**WHAT YOU ARE ASKED TO DO**
Say how many lines of the listing below hold the word "Total". Give only that number.

**MATERIAL PROVIDED**
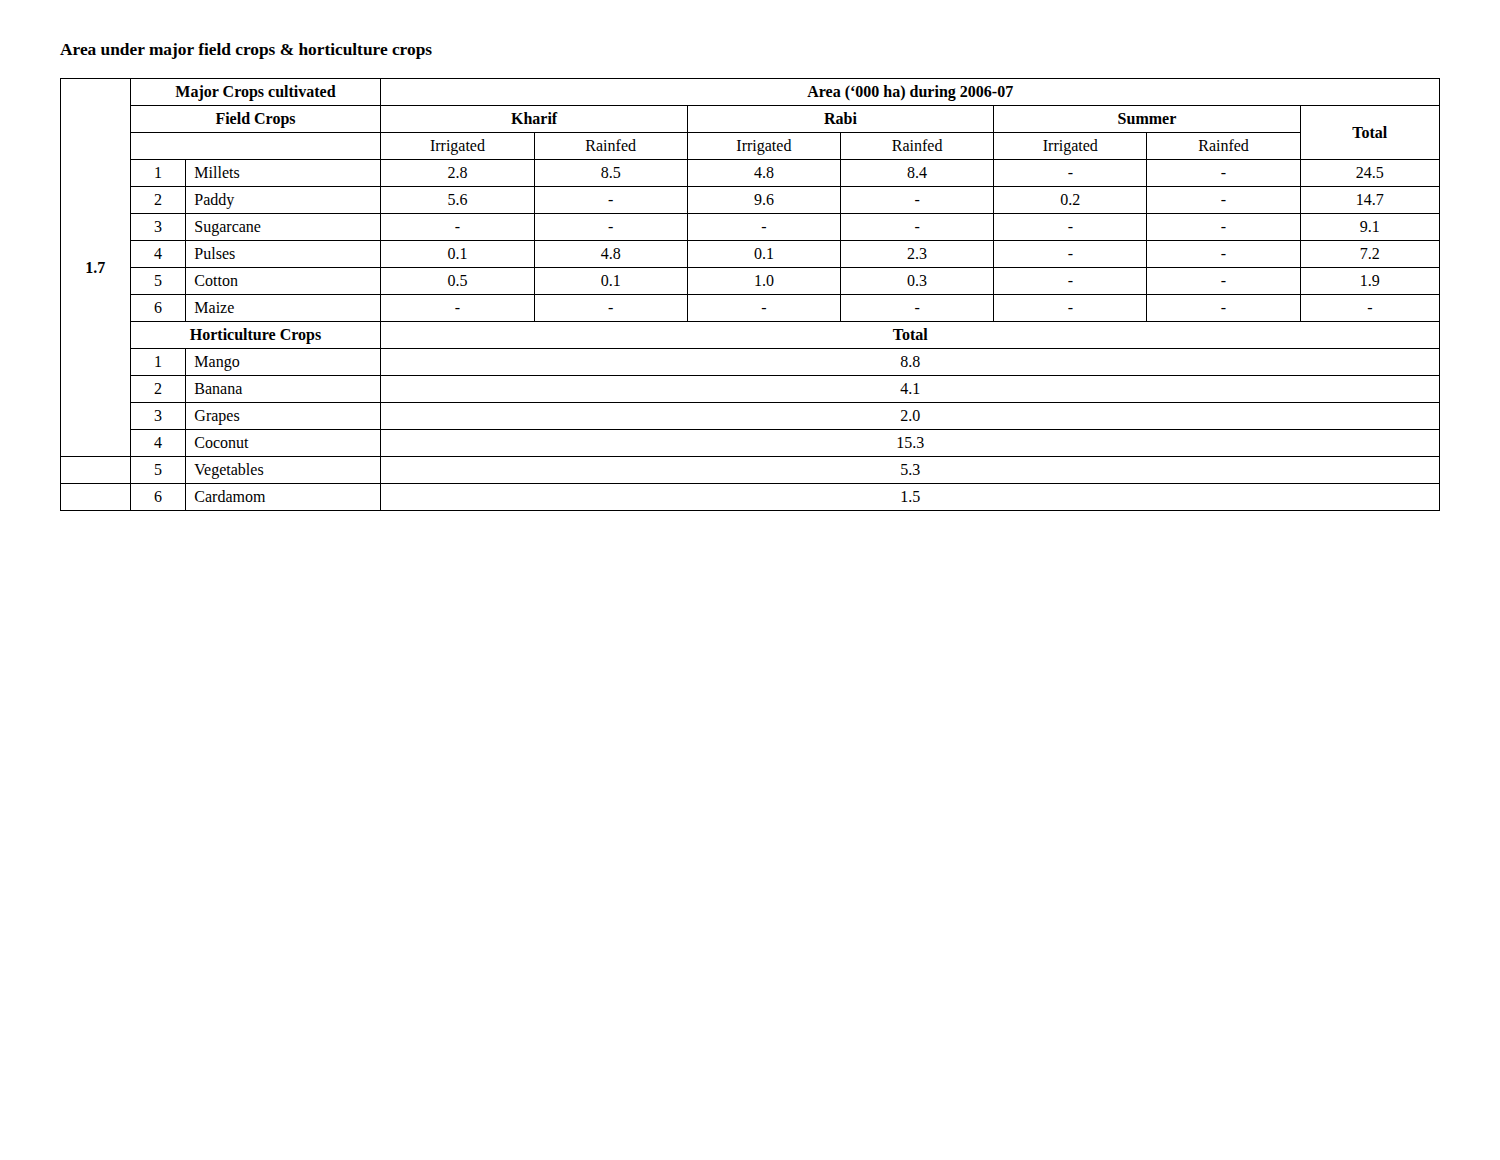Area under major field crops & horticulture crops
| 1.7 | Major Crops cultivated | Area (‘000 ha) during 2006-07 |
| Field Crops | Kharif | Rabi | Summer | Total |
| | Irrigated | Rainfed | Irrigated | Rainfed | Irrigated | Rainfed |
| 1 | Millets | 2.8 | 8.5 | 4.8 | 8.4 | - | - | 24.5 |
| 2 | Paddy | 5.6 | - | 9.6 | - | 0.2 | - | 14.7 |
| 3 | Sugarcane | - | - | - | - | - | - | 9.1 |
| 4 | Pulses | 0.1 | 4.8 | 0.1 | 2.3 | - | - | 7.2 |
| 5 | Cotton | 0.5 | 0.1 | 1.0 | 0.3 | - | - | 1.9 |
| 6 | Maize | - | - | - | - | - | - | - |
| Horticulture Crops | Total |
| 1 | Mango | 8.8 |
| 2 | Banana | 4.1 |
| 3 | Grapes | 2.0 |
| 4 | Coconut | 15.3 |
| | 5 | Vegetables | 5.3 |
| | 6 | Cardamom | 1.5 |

**RESULT OF THE EXERCISE**
2